NPR (National Public Radio, US) story on the proposed Spanish law to award Spanish citizenship to descendants of Sefardim Jews who were expelled from Spain in 1492 After 522 Years, Spain Seeks To Make Amends For Expulsion Of Jews.

El País has been following the story from the beginning, of course: La condición de sefardí dará derecho automático a la nacionalidad española,

“Según los datos aportados por Gallardón, hace unos años se cifraban en 250.000 las personas que hablan el judeoespañol, aunque hoy es difícil calcular las “numerosísimas” peticiones de nacionalidad que llegan al Ministerio de Justicia.” According to Gallardón, the interior minister, 250 thousand people spoke ladino a few years ago but the expect “a very large” number of applications – but nobody knows how many (November 2012).

In June 2014 El País wrote again Nadie sabe cuántos volverán a Sefarad …El Gobierno desconoce si serán miles o cientos de miles”– the government doesn’t know how many will come back to Sefarad, in the thousands or hundreds of thousands.

The is a link to a study by Joshua M. Weitz Let My People Go (Home) to Spain: A Genealogical Model of Jewish Identities since 1492  From the abstract: “…It would seem that this policy targets a small subset of the global Jewish population, that is, restricted to individuals who retain cultural practices associated with ancestral origins in Spain. However, the central contribution of this manuscript is to demonstrate how and why the policy is far more likely to apply to a very large fraction (i.e., the vast majority) of Jews…”

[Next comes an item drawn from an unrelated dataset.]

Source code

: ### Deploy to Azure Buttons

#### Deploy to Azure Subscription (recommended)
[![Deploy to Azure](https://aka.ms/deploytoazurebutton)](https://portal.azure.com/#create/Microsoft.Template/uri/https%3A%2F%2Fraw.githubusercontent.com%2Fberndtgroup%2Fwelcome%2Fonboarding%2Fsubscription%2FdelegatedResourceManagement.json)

In an opinion piece Reyes Mates (El País 1 July 2014) writes: “Ahora bien, si la expulsión fue una injusticia, la España que emergió de aquella decisión, que es la nuestra, tiene los pies de barro. La deuda no se refiere sólo, por tanto, a los judíos —injusticia tanto mayor cuanto que los expulsados eran habitantes de la península Ibérica anteriores a los cristianos viejos que les expulsaban— sino a la España que pudo ser y de la que se privó a las generaciones siguientes.” If the expulsion was an injustice, the Spain that emerged from that decision has clay feet. The debt is not only towards the Jews – the injustice being only greater because the expelled population had inhabited the Iberian peninsula before the old Christians who expelled them – but towards a Spain which could have been and which the following generations were deprived.